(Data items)

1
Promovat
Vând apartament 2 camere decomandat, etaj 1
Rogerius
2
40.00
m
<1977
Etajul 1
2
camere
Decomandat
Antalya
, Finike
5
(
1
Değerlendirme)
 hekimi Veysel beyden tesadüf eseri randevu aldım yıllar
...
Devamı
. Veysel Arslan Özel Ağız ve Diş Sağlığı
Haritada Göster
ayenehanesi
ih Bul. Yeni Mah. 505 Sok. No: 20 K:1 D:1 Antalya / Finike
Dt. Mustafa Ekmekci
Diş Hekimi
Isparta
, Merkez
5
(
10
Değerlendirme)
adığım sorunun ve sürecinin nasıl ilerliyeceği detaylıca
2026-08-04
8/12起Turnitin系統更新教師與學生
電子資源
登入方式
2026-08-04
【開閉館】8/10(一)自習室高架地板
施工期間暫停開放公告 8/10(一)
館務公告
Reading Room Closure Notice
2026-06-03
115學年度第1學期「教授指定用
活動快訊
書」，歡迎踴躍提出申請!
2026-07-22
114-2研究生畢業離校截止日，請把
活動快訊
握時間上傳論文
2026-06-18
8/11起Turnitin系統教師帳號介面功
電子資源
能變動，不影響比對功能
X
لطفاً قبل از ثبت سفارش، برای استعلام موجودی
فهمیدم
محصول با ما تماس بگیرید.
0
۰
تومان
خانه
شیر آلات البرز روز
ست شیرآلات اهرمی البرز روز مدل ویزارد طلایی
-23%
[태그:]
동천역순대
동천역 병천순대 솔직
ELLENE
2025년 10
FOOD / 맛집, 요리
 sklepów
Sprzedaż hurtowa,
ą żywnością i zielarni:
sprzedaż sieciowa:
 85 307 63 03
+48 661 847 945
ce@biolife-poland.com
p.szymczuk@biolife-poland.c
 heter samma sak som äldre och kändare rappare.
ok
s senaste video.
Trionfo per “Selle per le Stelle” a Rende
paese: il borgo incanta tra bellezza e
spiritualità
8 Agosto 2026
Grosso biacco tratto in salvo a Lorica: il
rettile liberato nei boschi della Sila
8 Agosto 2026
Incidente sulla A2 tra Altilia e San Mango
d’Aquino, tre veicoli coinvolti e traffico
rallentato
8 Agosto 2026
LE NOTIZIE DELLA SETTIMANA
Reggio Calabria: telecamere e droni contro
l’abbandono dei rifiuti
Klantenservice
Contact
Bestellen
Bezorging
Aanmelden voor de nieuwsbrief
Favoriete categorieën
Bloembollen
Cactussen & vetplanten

» Work task: Across the entries above, tally every line that includes the string "Veysel", then state only the count.

» Completed task: 2